(1.) The defendant is the appellant, the plaintiffs; having obtained a decree in the lower Courts for the specific performance of an alleged contract made by the defendant in favour of the plaintiffs to grant a lease of the plaint lands for a term of 12 years.
(2.) I do not think that the plaint relies upon any oral agreement to give a lease of-the plaint lands, independent of the "letter" (agreeing to give such a lease) which was executed by the defendant. The written statement, while admitting the genuineness of the letter, expressly states that the letter is legally ineffective for want "of registration..

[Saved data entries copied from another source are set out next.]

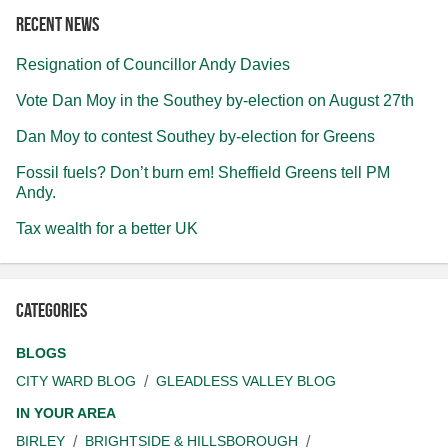
Recent news
Resignation of Councillor Andy Davies
Vote Dan Moy in the Southey by-election on August 27th
Dan Moy to contest Southey by-election for Greens
Fossil fuels? Don’t burn em! Sheffield Greens tell PM
Andy.
Tax wealth for a better UK
Categories
BLOGS
CITY WARD BLOG
GLEADLESS VALLEY BLOG
IN YOUR AREA
BIRLEY
BRIGHTSIDE & HILLSBOROUGH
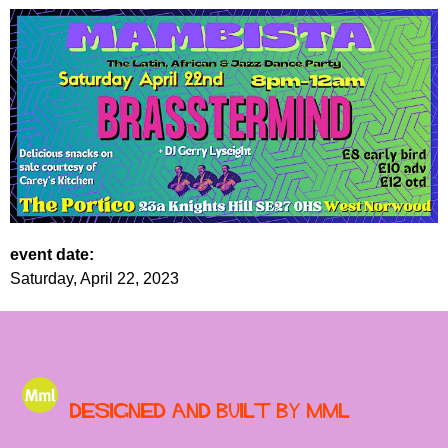
event date:
Saturday, April 22, 2023
Designed and built by MML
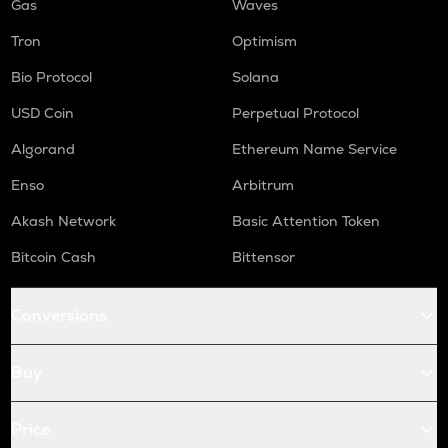
Gas
Waves
Tron
Optimism
Bio Protocol
Solana
USD Coin
Perpetual Protocol
Algorand
Ethereum Name Service
Enso
Arbitrum
Akash Network
Basic Attention Token
Bitcoin Cash
Bittensor
Conversions
Buy
Price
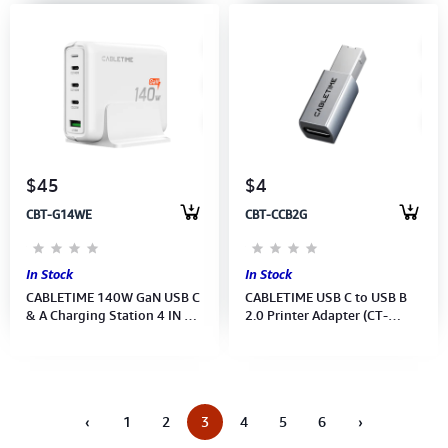
$45
$4
CBT-G14WE
CBT-CCB2G
In Stock
In Stock
CABLETIME 140W GaN USB C
CABLETIME USB C to USB B
& A Charging Station 4 IN 1
2.0 Printer Adapter (CT-
Desk Charger (M:G14WE)(CT-
CFBM2-AG)(2Y)
GAN140-PWE)(2Y)
‹
1
2
3
4
5
6
›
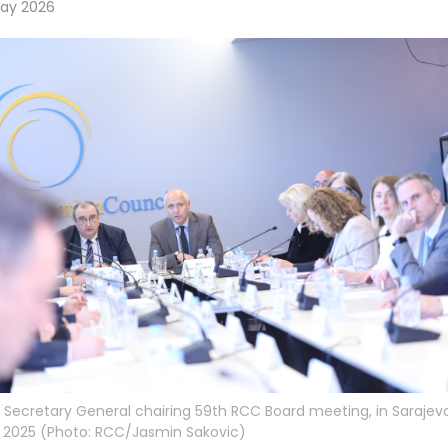
May 2026
Secretary General chairing 59th RCC Board meeting, in Sarajev
 2025 (Photo: RCC/Jasmin Sakovic)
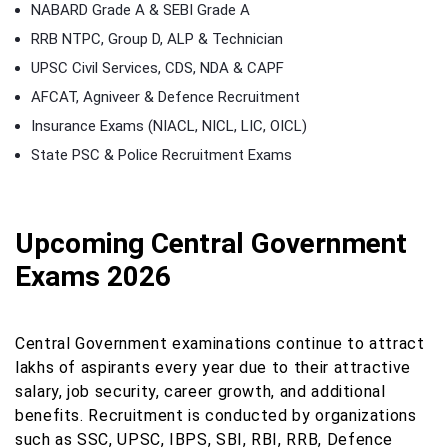
NABARD Grade A & SEBI Grade A
RRB NTPC, Group D, ALP & Technician
UPSC Civil Services, CDS, NDA & CAPF
AFCAT, Agniveer & Defence Recruitment
Insurance Exams (NIACL, NICL, LIC, OICL)
State PSC & Police Recruitment Exams
Upcoming Central Government
Exams 2026
Central Government examinations continue to attract
lakhs of aspirants every year due to their attractive
salary, job security, career growth, and additional
benefits. Recruitment is conducted by organizations
such as SSC, UPSC, IBPS, SBI, RBI, RRB, Defence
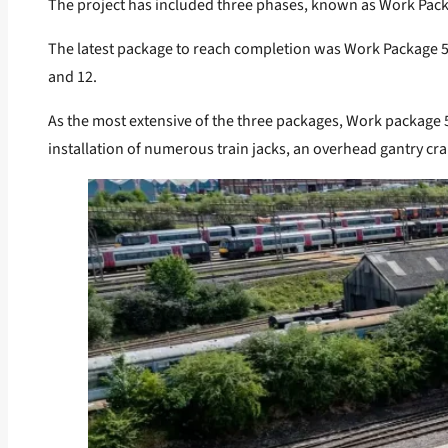
The project has included three phases, known as Work Packa
The latest package to reach completion was Work Package 5, 
and 12.
As the most extensive of the three packages, Work package 
installation of numerous train jacks, an overhead gantry cra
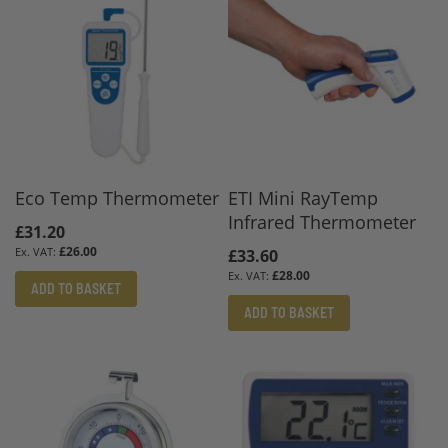
Eco Temp Thermometer
ETI Mini RayTemp
Infrared Thermometer
£31.20
£26.00
£33.60
£28.00
ADD TO BASKET
ADD TO BASKET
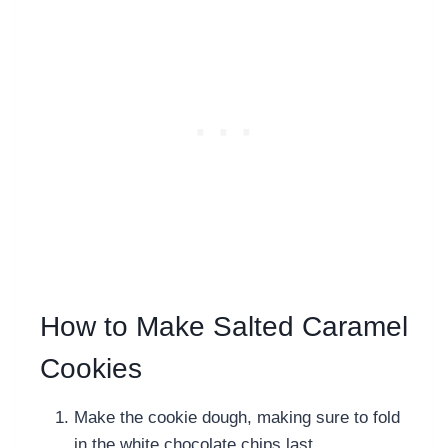
How to Make Salted Caramel
Cookies
Make the cookie dough, making sure to fold
in the white chocolate chips last.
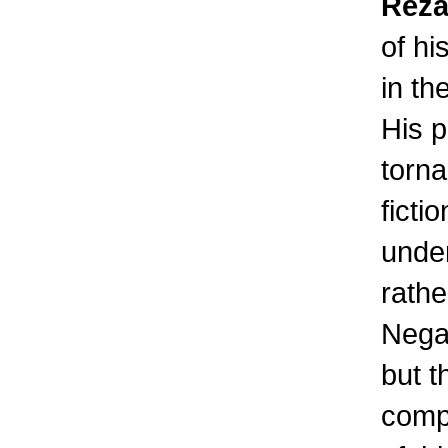
Reza
of hi
in th
His p
torna
ficti
under
rathe
Negar
but t
comp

(3.) Ordinarily, when the terms of a contract preceded by proposals, negotiations, conditional acceptances, counter-proposals, and so on, are reduced finally to the form of a document signed by one or both of the parties, the strong presumption is, not that there are two independent contracts (the first, an oral contract and the second, the written contract), but that the written contract is the only final contract between the parties Ridgioay v. Wharton (1857) 6 H.L.C. 238 at p. 264 : 257 L.J. Ch. 46 : 4 Jur. (N.S.) 143 : 5 W.R. 804 : E.R. 1287 : 29. As West, J., puts it Burjorji Gursetji Panthaki v. Muncherji Kuverji 5 B. 143 "When the parties have agreed to commit their oral agreement to writing, a presumption was raised by the Roman Law and is raised by the Prussian Codes and other modern laws, that the right or obligation is dependent on an execution of the instrument; there is a presumption, which reason at once recognizes of the merely tentative character of an oral declaration, meant to be superseded by a written one." When a contract is once reduced to writing, no other evidence can be given of its terms (section 91 of the Evidence Act).